Bupati juga mengimbau pada seluruh instansi terkait, terutama polisi dalam menghadapi tugas pengamanan Operasi Ketupat 2010 tersebut, yakni untuk melakukan deteksi dini, melalui peran intelijen yang bekerjasama dengan komuniti intelijen lainnya dalam mendeteksi berbagai fenomena yang berkembang dalam masayarakat, terlebih yang berpotensi menimbulkan gangguan kamtibmas.

sementara itu Kapolres Cianjur AKBP Djoko Hariutomo mengemukakan,Semua elemen tersebut akan saling berkoordinasi dan bersinergi dalam menjalankan tugas dan perannya masing-masing, mudah-mudahan dalam pelaksanaannya nanti dapat berjalan optimal.

Kapolres mengatakan, untuk memberikan rasa aman dan nyaman kepada masyarakat Cianjur pihaknya akan terus mengintensifkan pengawasan dan penjagaan di sejumlah bank, toko perhiasan dan pusat perbelanjaan.Penjagaan bank dan toko emas diperketat terkait maraknya aksi perampokan.

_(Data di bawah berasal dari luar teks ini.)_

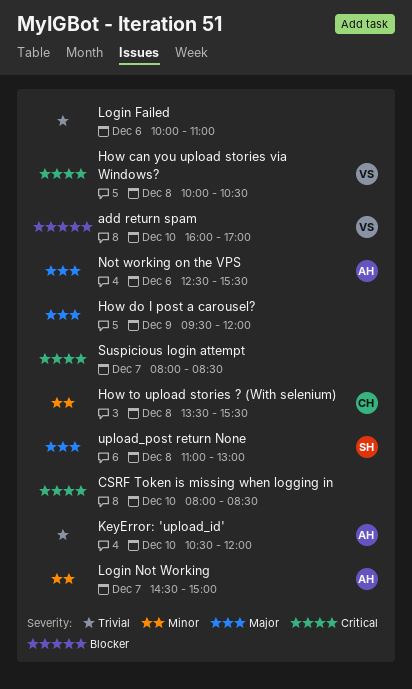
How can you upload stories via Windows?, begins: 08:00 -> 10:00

Dijelaskan, mengenai jumlah pemudik lebaran tahun ini, diperkirakan mengalami lonjakan kenaikan sebesar 12 persen dari tahun lalu, yakni sebanyak 16,3 juta jiwa. Sedangkan jumlah kendaraan roda dua maupun roda empat yang digunakan untuk mudik mencapai 5 juta unit. "Hal tersebut tentunya mengakibatkan terjadinya peningkatan aktivitas masyarakat di berbagai tempat serta meningkatnya mobilitas manusia dan barang yang berimplikasi pada timbulnya potensi gangguan kamtibmas yang harus dikelola dengan baik.(wn).